Le Dard du scorpion, Preston & Child.

Le Dard du scorpion est le deuxième roman de Preston & Child que je lis, autant dire que je ne respecte pas du tout l’ordre de la série, mais finalement, cela m’importe peu car cela ne gêne pas la compréhension, les rappels utiles sont faits, et la lecture n’est pas entravée. D’ailleurs, j’ai réalisé en cours de lecture qu’il aurait été judicieux que le lise Tombes oubliées d’abord, puisque dans ce cas là, j’aurais fait connaissance avec l’enquêtrice un peu plus tôt.

Dans ce volume, on retrouve le corps d’un homme, étrangement momifié, dans une ville du Nouveau-Mexique. Une croix en or datant du XVII e siècle est retrouvé à ses côtés et intrigue. L’archéologue Nora Kelly et Corrie Swanson, une jeune agente du FBI, doivent identifier le mort et percer le mystère qui l’entoure. Les légendes évoquant des trésors entourent la région, et bientôt dans le sillage de cette momie, les morts pleuvent. La présence de l’armée dans la zone soulève bien des questions aussi puisque la zone a été le théâtre d’essais nucléaires.

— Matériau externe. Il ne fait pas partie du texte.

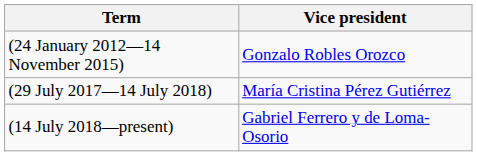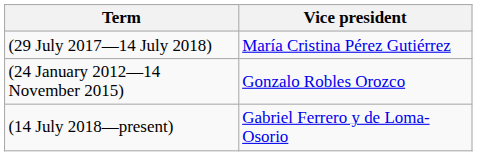rows swapped: (24 January 2012—14 November 2015) <-> (29 July 2017—14 July 2018)
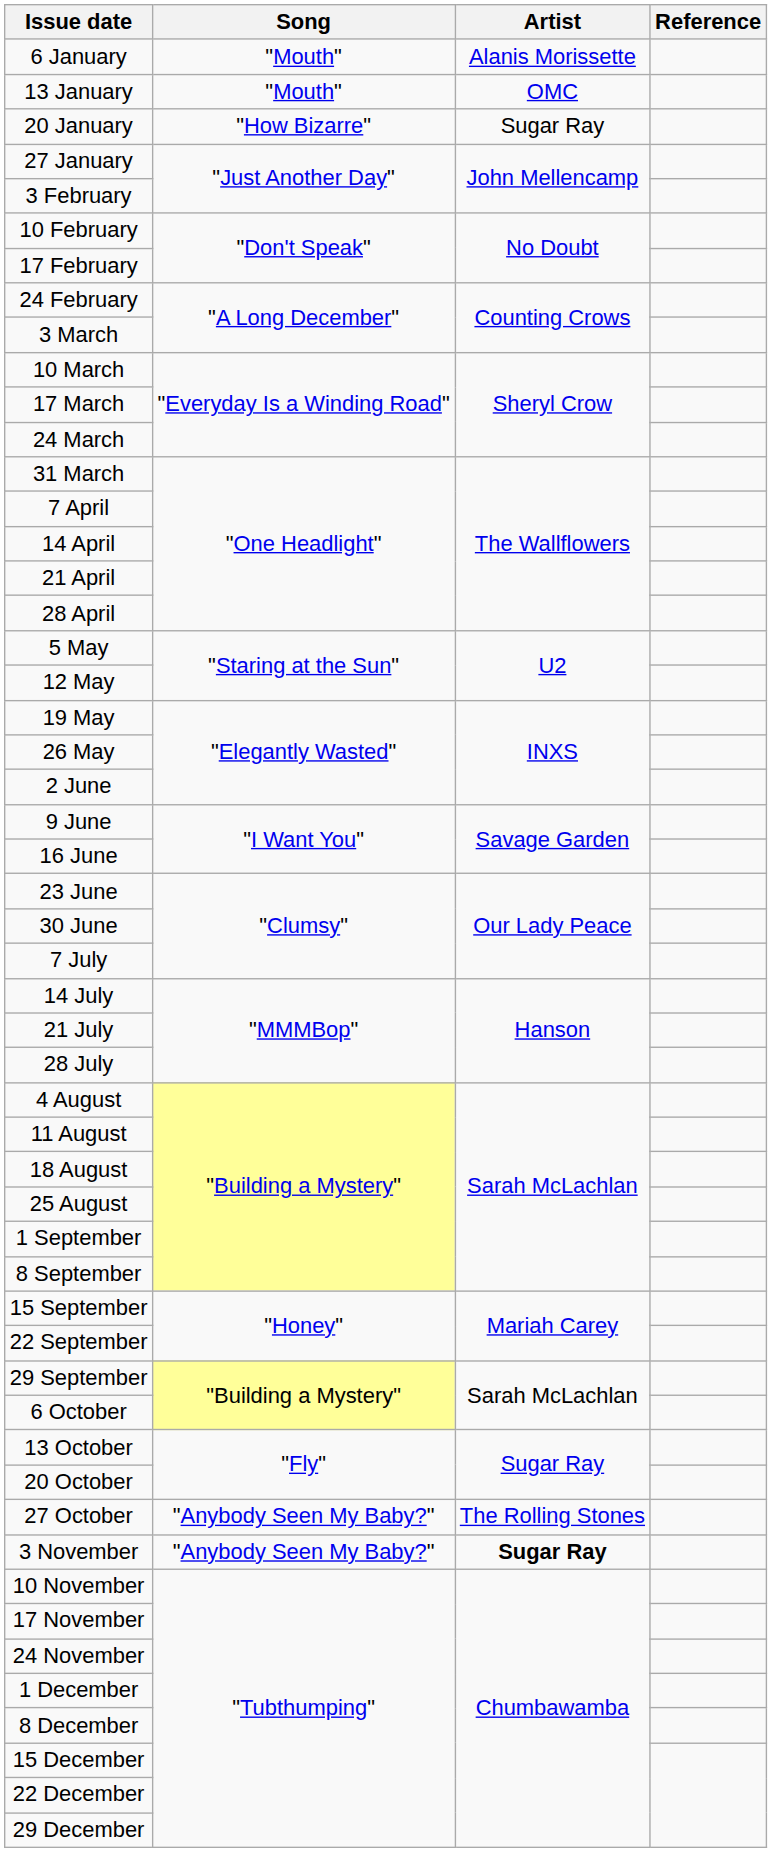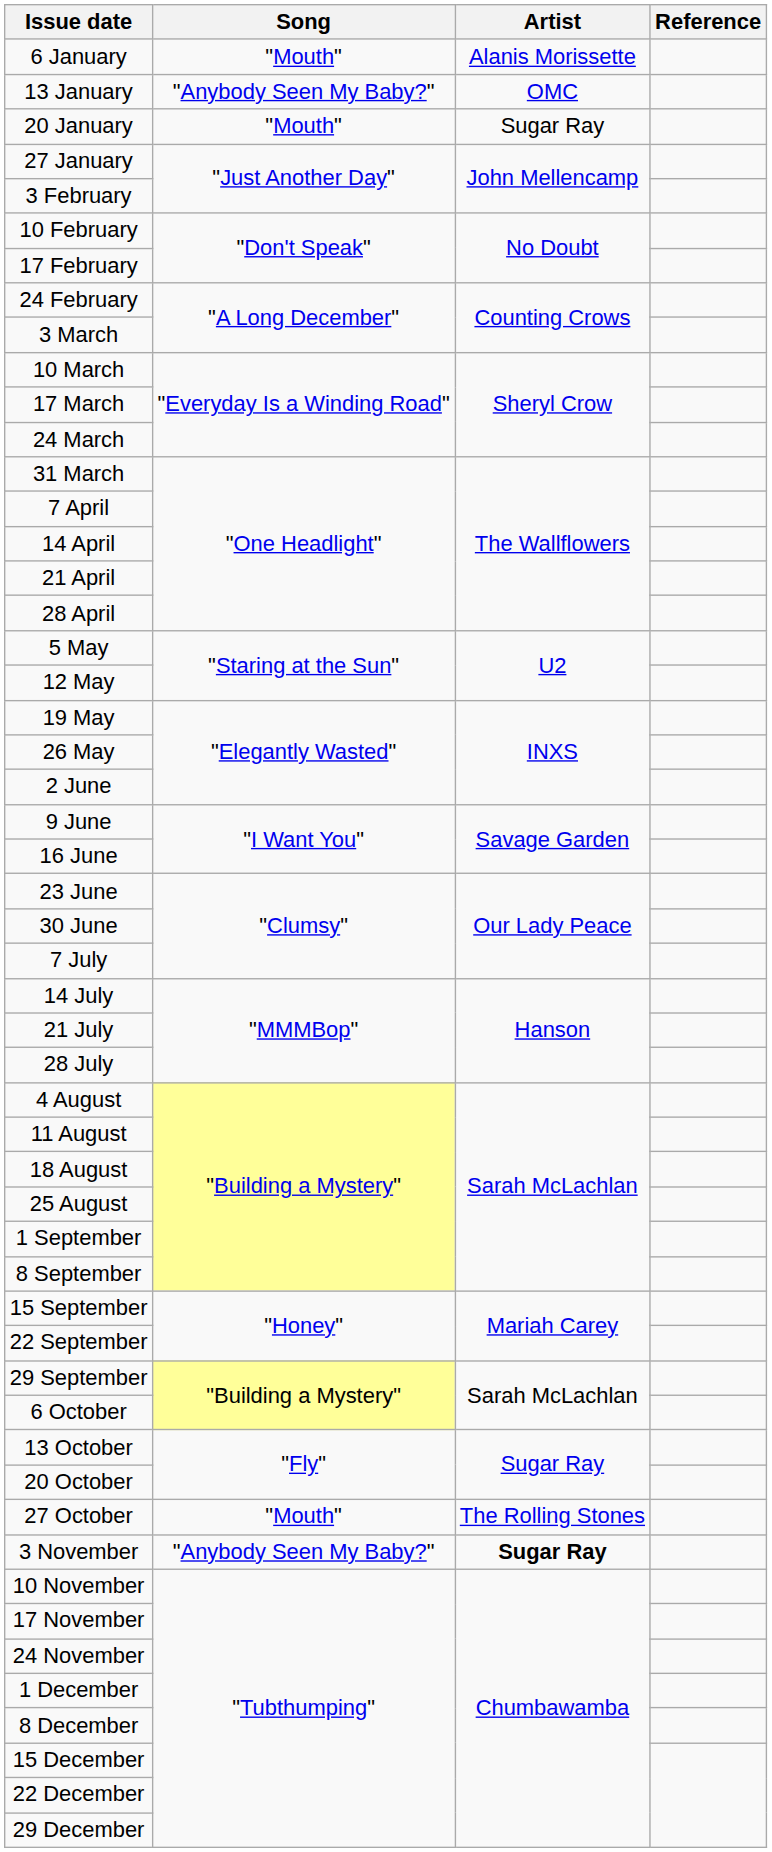13 January | Song: "Mouth" -> "Anybody Seen My Baby?"
20 January | Song: "How Bizarre" -> "Mouth"
27 October | Song: "Anybody Seen My Baby?" -> "Mouth"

L’ensemble de l’intrigue forme un imbroglio assez dense. Il est par conséquent très intéressant de suivre les ramifications de l’enquête, de suivre les faits et gestes des enquêteurs, de voir leurs interrogations, leurs théories et leurs doutes. J’ai beaucoup aimé voir se déployer les indices, voir les intuitions se confirmer ou s’infirmer, voir les légendes compléter l’ensemble pour apporter en plus un voile historique et fabuleux à la situation. Bien entendu, il y a des situations que nous voyons arriver, des personnages que nous suspectons plus vite que d’autres, notamment des personnages antipathiques, qui s’avèrent être de plus en plus détestables au fur et à mesure que l’histoire avance. Un des éléments intéressant reste la façon dont les auteurs lient les morts à l’Histoire. Cela permet d’ancrer les choses dans un ensemble plus vaste, de donner un peu de profondeur à l’enquête, et accessoirement, cela m’a permis d’apprendre des choses aussi, ce que je trouve non négligeable.

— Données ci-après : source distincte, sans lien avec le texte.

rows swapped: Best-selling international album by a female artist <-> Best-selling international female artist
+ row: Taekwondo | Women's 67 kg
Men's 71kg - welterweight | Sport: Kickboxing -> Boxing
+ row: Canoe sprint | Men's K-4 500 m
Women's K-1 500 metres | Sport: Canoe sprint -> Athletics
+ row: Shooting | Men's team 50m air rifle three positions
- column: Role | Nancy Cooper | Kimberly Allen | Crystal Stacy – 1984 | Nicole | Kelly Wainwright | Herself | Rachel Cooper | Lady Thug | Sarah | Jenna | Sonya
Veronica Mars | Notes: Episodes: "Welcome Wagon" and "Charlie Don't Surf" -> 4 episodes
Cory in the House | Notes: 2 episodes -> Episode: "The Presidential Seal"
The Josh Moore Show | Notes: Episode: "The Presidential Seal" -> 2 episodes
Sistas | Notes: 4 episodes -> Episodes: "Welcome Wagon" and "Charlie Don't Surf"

Le duo féminin est vraiment savoureux. Autant Nora et Corrie jouent au chat et à la souris au début, ruant chacune de son côté pour ne pas céder, autant leur binôme est d’une efficacité redoutable. Mues par la soif de comprendre, de lever le voile sur cette tragédie, elles ne s’épargnent aucune peine et chacune y laisse des plumes : crainte d’avoir commis une faute professionnelle, crainte de se faire évincer au profit d’un collègue, besoin de faire ses preuves… Nos héroïnes sentent peser sur leurs épaules le poids des responsabilités.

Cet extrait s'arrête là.